Mécaniques d’antanL’atelier de Fernand ressemble à ces musées qui cumulent plusieurs vies d’enthousiasme et d’émerveillement. Une porte ouverte sur un passé que nous donne à découvrir ce collectionneur de 88 printemps, dont l’univers est agrémenté de châssis, moteurs, courroies… Aucune date ne lui échappe, encore moins les systèmes de motorisation ! Durant des années, le mécanicien aidé de son fils Jean-Jacques, récupère des « carcasses » de belles oubliées dans un champ, et s’appuie sur des documents de l’époque pour redonner un second souffle à des modèles qui ont marqué l’histoire de l’automobile. Les époques changent, les émotions subsistent…
Achète fontaine, 800 francs !Vous connaissez tous la fontaine du Pilori installée depuis des lustres sur sa place à Saint Jean d’Angély. Mais saviez-vous que ce monument est le seul reste du Château de Brizambourg. Pourquoi un tel déplacement ? Pour l’histoire, vers 1819, les habitants du canton du Pilori à Saint Jean, décidèrent de changer l’image macabre de leur place où se tenaient les mises au pilori. Un des habitants avait repéré parmi les ruines du château de Brizambourg, la margelle du puits. Une souscription fut alors lancée pour l’acquisition du monument. Contre la somme de 800 francs, la fontaine fut transportée pierre après pierre et réédifiée dans la cité angérienne au-dessus d’un puits.
Une forteresse évanouieDe 1445 à 1793 existait à Brizambourg, l’une des plus puissantes forteresses du secteur. D’après les archives, il semble que le donjon central était situé à la place du champ de foire actuel. Ce château féodal comportait huit tours de remparts et trois rangées de douves. Cet imposant édifice dépendait des Comtes de Taillebourg qui disposaient ainsi de forces guerrières en cas de conflit. Une place forte puissante dont les « gens d’armes » étaient chargés de la justice et du maintien de l’ordre entre Cognac et Taillebourg. Les guerres de Religion et la Révolution auront raison du site historique. Aujourd’hui, aucun vestige ne subsiste hormis quelques monceaux de pierres caractéristiques.

Karine, Géraldine, Stéphanie, Valérie : “Ce qui se dégage de ce petit village, c’est sa tranquillité. Nous sommes ici au milieu de tout, à la campagne et en périphérie des zones urbaines.”
Pamela et Loam : “Originaire de Charente, je suis installée à Brizambourg depuis mars. La vie me plaît ici. Il y a un côté pratique avec les commerces et l’école sur place.”
Ludivine et Denis : “Nous cherchions une maison autour de Saintes. Le petit bourg nous a plu. Et puis, il y a des kilomètres de nature à découvrir en VTT dans la campagne environnante.”
Enora et Éric : “Nous habitons Nantillé et la plus proche école pour Enora était celle de Brizambourg. Inscrite en maternelle, elle s’est faite bien sûr, plein de copines. Pour l’heure, on se dépêche, c’est le goûter !”

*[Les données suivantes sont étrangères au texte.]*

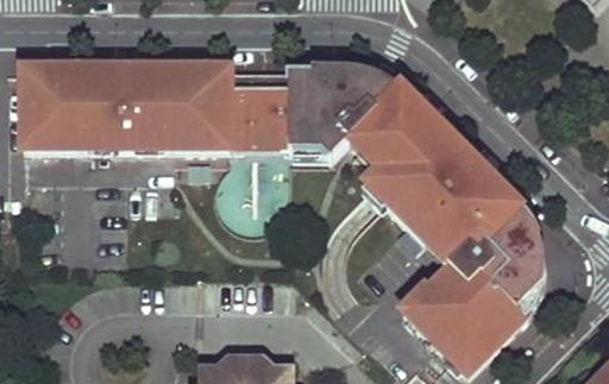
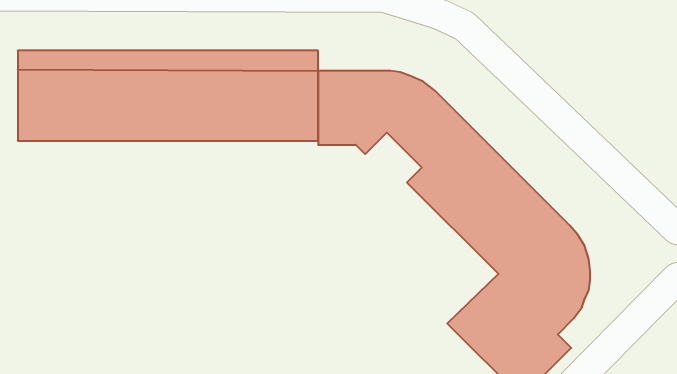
building: [287,67,544,329] -> none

Guénaël, Stéphanie, Florence, Marie, Benjamin, l’équipe enseignante de l’école Yves Bray : “Notre établissement totalise 112 élèves, des classes de maternelle au CM2. Plusieurs projets sont à l’honneur cette année : classe découverte à Paris, rencontre avec le Jeune Orchestre Atlantique, école et cinéma, correspondance internet et rencontre avec Écoyeux.”
Didier, Président du Tennis Club Brizambourg-Bercloux : “Créée en 1985, l’association enregistre 40 licenciés toutes générations confondues. Seule école du canton, le club se distingue par sa vitalité et ses résultats : tournoi d’Aumagne remporté en septembre dernier par Allan Calbris ; Amélie Tessier, championne du Master de Saintonge 4è série.”